Third, everyone agrees that the number one thing that you can do to improve security on a network is to keep patches current. Over ninety percent of systems that have been attacked could have been prevented if known vulnerabilities had been diminished via patches and configuration. Patching plans can be developed and used with enormous benefits. Some ways to mitigate patches are: manually, by downloading the patch, testing and applying it to a system, visiting the Windows Update Site to review the available patches, then deciding to accept or reject any proffered changes. Automatic updates can be configured to periodically connect to Microsoft for inspection and downloading of updates. Software Update Service is a free server application that when configured the system will periodically download patches from Microsoft. Microsoft Systems Management Server with update is purchased separately from Windows operating system and provides multiple management services. And, third-party patching products are available that can provide similar services.

Strengthening authentication processes can also help to secure your network. Authentication can be increased by enforcing a strong password policy. Use some other form of authentication along with this. Use technology and physical security to protect password databases and authentication material. Also you must understand that Windows authentication systems vary, and backward compatibility means less secure authentication may be used even by the most recent version of the operating system. One very important issue is to recognize that your network is only as secure as the least secure part.

Fourth, limit the number of administrators and limiting their privileges can help to secure a network. Don’t automatically give admin rights to the local PC unless there are applications that require it to run needed processes. In most cases administrative rights can be substituted with just elevated or privileged rights. Users with admin rights should be educated about not using that account to read email or surf the Internet. Instead, they should be given an ordinary account for those purposes.

Fifth, protecting systems against known attacks by means of system configurations is not a simple process. It requires knowing about past attacks and current vulnerabilities, and having an extensive knowledge of operating systems. To benefit from your configuration settings, you should not install IIS except to create an intranet or Internet web server. Don’t configure non-file servers to use File and Printer Sharing. Set strong permissions on Windows shares. (Use shares sparingly) Don’t allow anonymous access into your systems. You should also disable any Windows services, such as Telnet, Alerter, and Clipbook, (doe’s anyone use these?) Indexing services, Messenger, and Remote registry, that is not necessary.

Last, but not least I can’t stress enough the importance of developing and enforcing security policies by ways of accountability, technology and user training. The best knowledge anyone can have on security can not protect your systems if it not used. Security policies should be enforced by more than technology and fully supported by management People make security work.

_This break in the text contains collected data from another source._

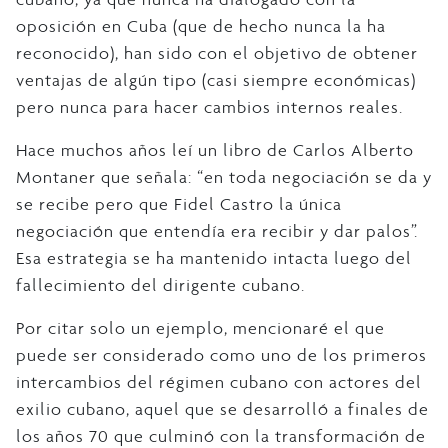
oposición en Cuba (que de hecho nunca la ha
reconocido), han sido con el objetivo de obtener
ventajas de algún tipo (casi siempre económicas)
pero nunca para hacer cambios internos reales.
Hace muchos años leí un libro de Carlos Alberto
Montaner que señala: “en toda negociación se da y
se recibe pero que Fidel Castro la única
negociación que entendía era recibir y dar palos”.
Esa estrategia se ha mantenido intacta luego del
fallecimiento del dirigente cubano.
Por citar solo un ejemplo, mencionaré el que
puede ser considerado como uno de los primeros
intercambios del régimen cubano con actores del
exilio cubano, aquel que se desarrolló a finales de
los años 70 que culminó con la transformación de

People support the development of culture of security, and people follow the rules because they understand them and because they are aware of the consequences. Train your users, let them know the rules, and hold them accountable.

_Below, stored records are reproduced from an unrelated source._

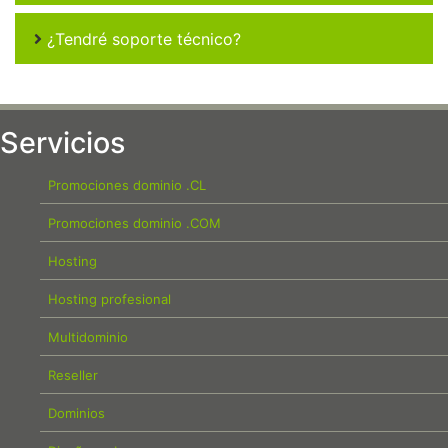
¿Tendré soporte técnico?
Servicios
Promociones dominio .CL
Promociones dominio .COM
Hosting
Hosting profesional
Multidominio
Reseller
Dominios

The best laid plans will not stand if you can’t afford the resources or the support of implementing them. A crucial problem a network administrator faces is the cost of security. Security control mechanisms have expenses associated with their purchases. Deployment, maintenance, and implementing these systems in a redundant manner can increase costs significantly. When deciding on redundancy and security controls, it is helpful to create a number of scenarios in which a security breach or and outage occurs to determine the corporation’s cost for each occurrence. This should help management determine the value to the corporation of an assortment of security control mechanisms. (3) End users are that part, so anything done to strengthen it can have a huge effect on the baseline security of your systems.